--- Your goal ---
Rewrite the lines below, replacing "scene" with "view" and keeping everything else unchanged. Leave the pictures out of your answer.

--- Dataset section ---
# # #

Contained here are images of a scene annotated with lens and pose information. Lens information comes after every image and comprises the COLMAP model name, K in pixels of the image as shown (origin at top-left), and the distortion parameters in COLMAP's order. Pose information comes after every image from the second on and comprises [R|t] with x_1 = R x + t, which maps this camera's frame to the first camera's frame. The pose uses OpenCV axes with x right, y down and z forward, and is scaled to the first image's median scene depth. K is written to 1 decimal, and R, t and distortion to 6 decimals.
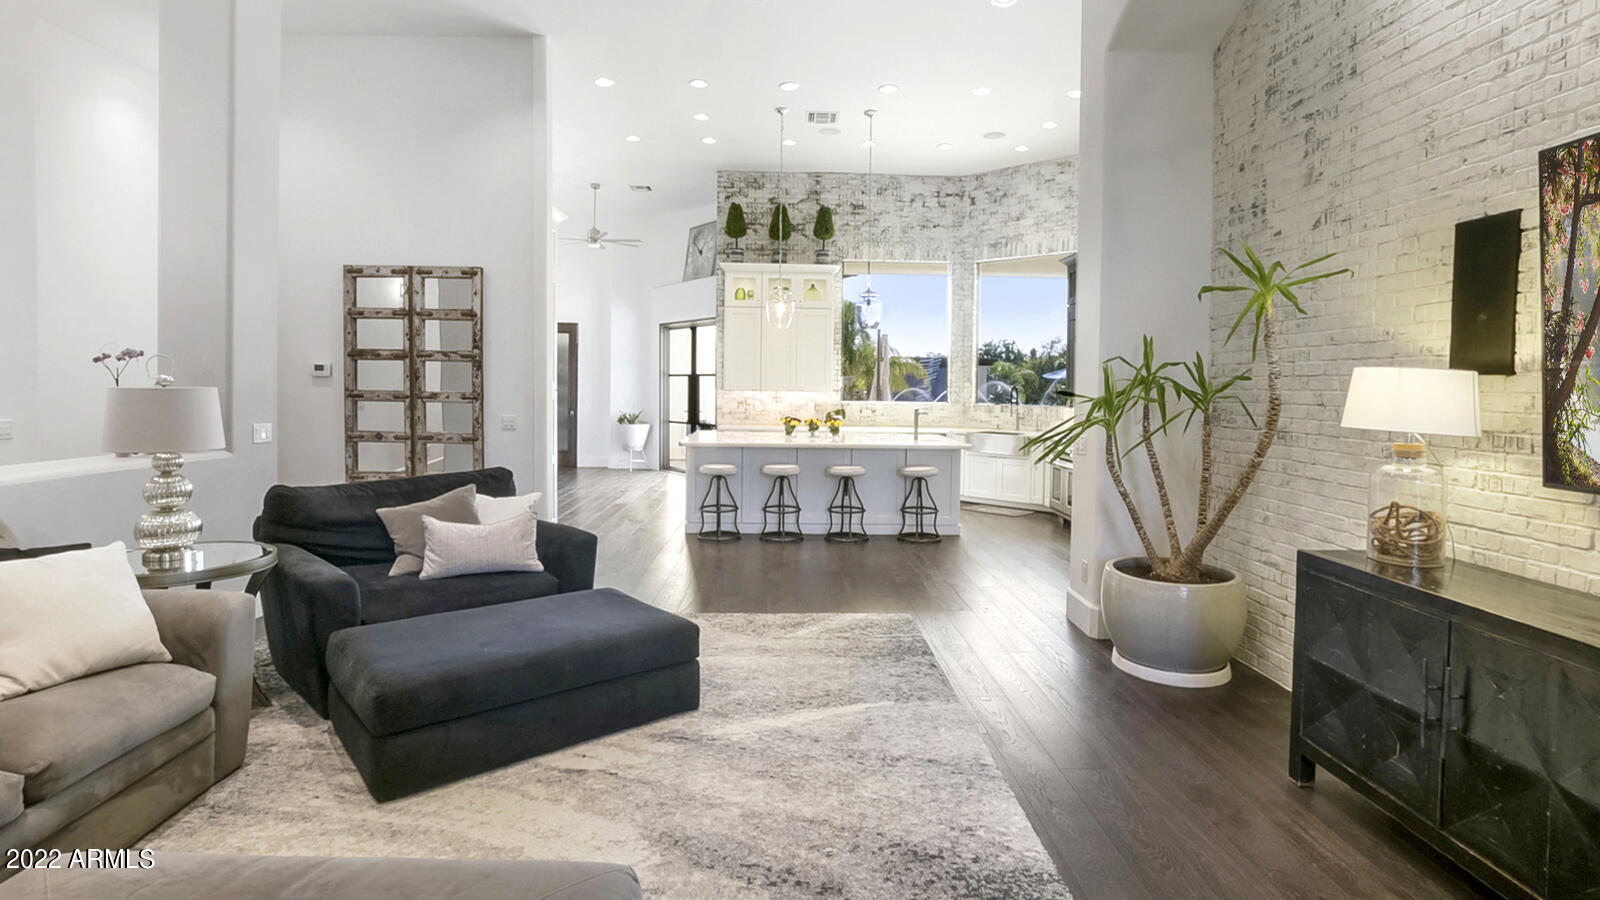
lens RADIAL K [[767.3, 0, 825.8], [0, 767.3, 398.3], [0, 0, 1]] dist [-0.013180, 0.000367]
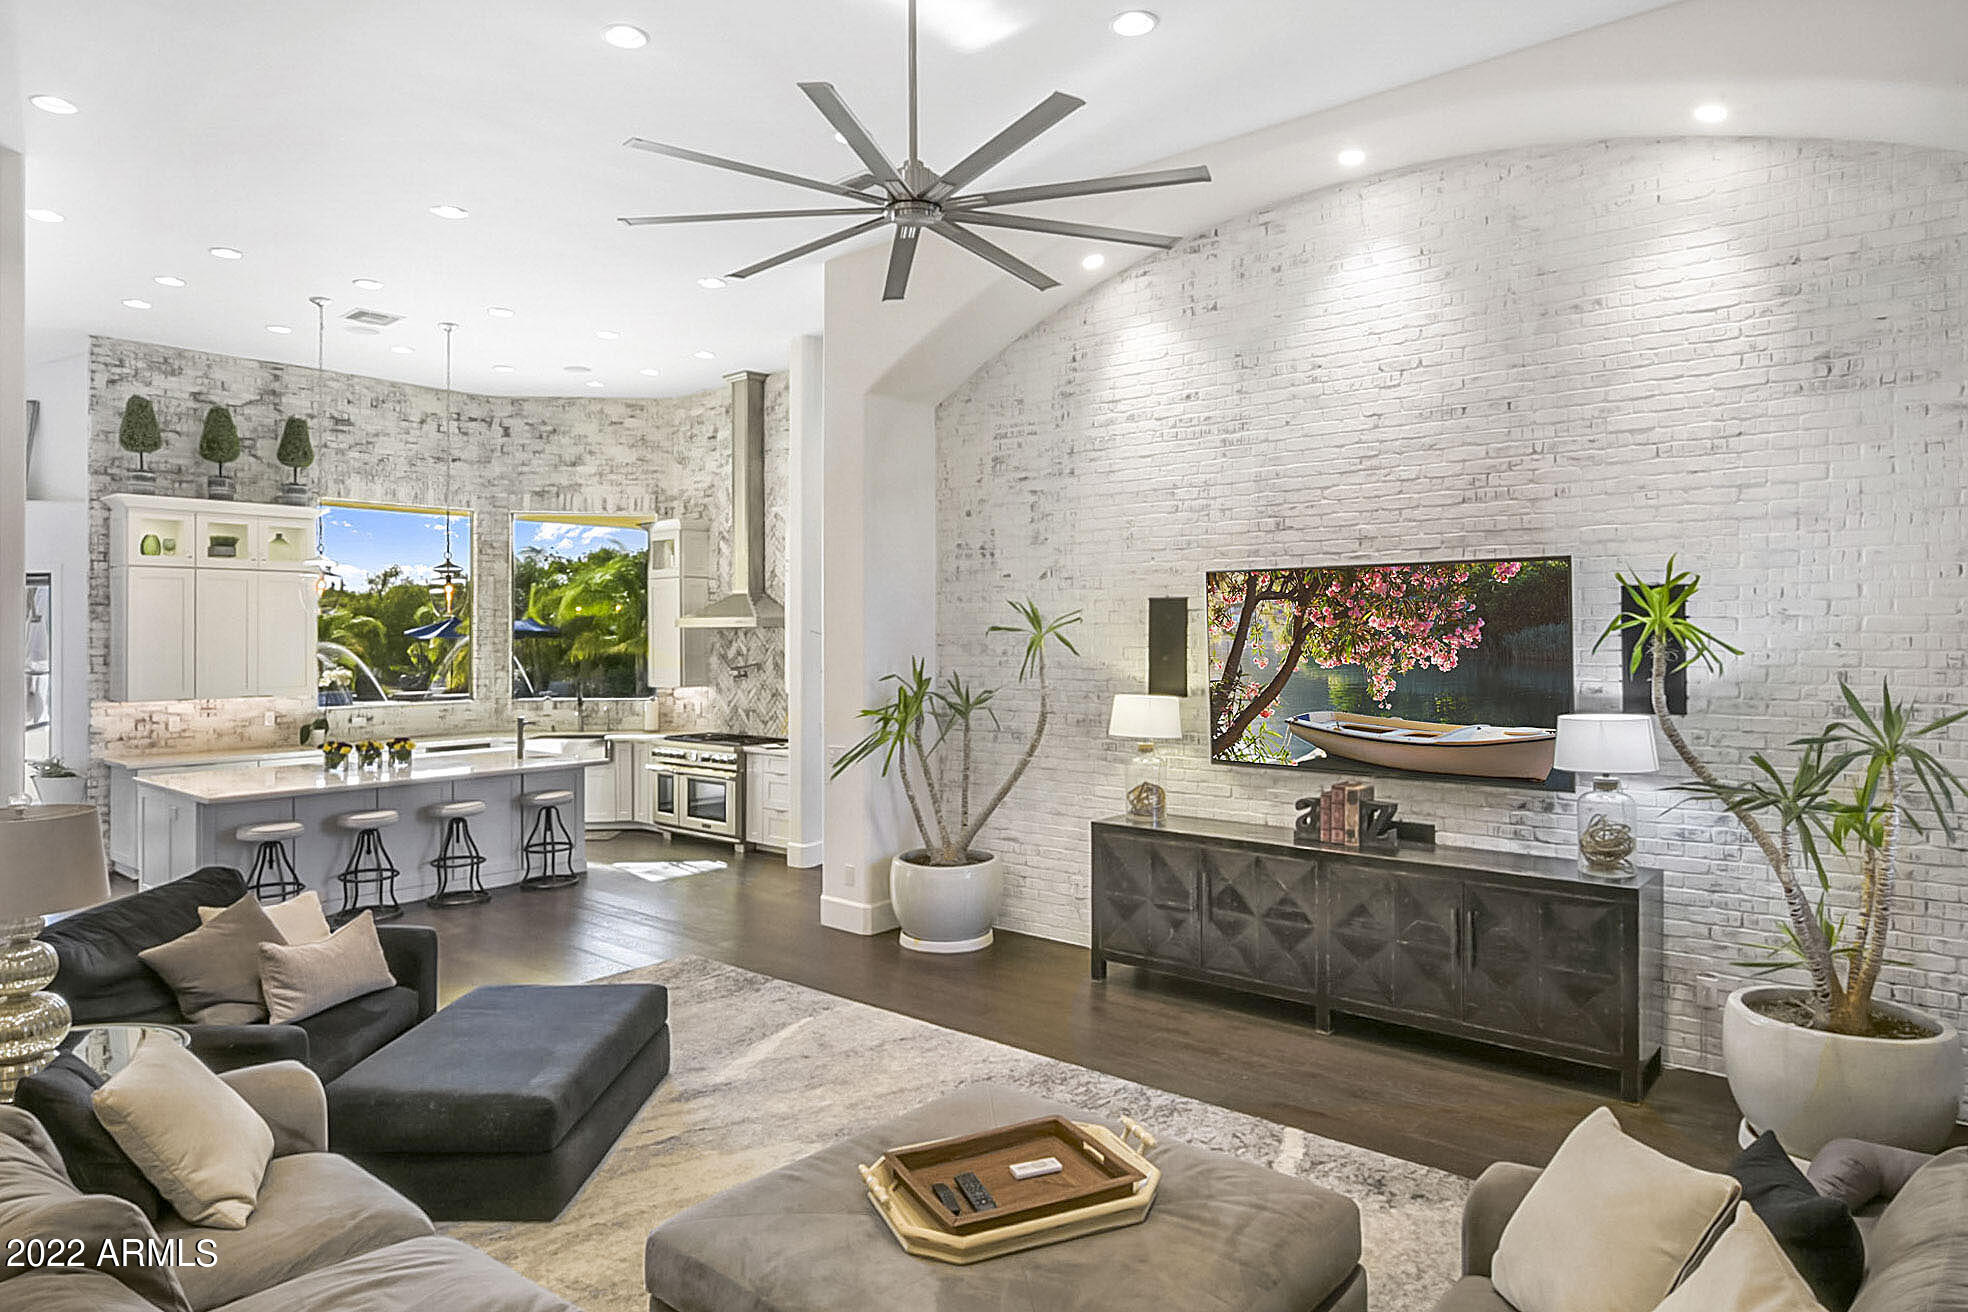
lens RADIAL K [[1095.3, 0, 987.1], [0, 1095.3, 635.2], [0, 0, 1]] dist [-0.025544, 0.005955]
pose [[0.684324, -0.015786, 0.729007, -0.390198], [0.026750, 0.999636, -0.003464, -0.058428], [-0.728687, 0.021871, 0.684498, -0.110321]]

# # #

--- Response to this task ---
Contained here are images of a view annotated with lens and pose information. Lens information comes after every image and comprises the COLMAP model name, K in pixels of the image as shown (origin at top-left), and the distortion parameters in COLMAP's order. Pose information comes after every image from the second on and comprises [R|t] with x_1 = R x + t, which maps this camera's frame to the first camera's frame. The pose uses OpenCV axes with x right, y down and z forward, and is scaled to the first image's median view depth. K is written to 1 decimal, and R, t and distortion to 6 decimals.
lens RADIAL K [[767.3, 0, 825.8], [0, 767.3, 398.3], [0, 0, 1]] dist [-0.013180, 0.000367]
lens RADIAL K [[1095.3, 0, 987.1], [0, 1095.3, 635.2], [0, 0, 1]] dist [-0.025544, 0.005955]
pose [[0.684324, -0.015786, 0.729007, -0.390198], [0.026750, 0.999636, -0.003464, -0.058428], [-0.728687, 0.021871, 0.684498, -0.110321]]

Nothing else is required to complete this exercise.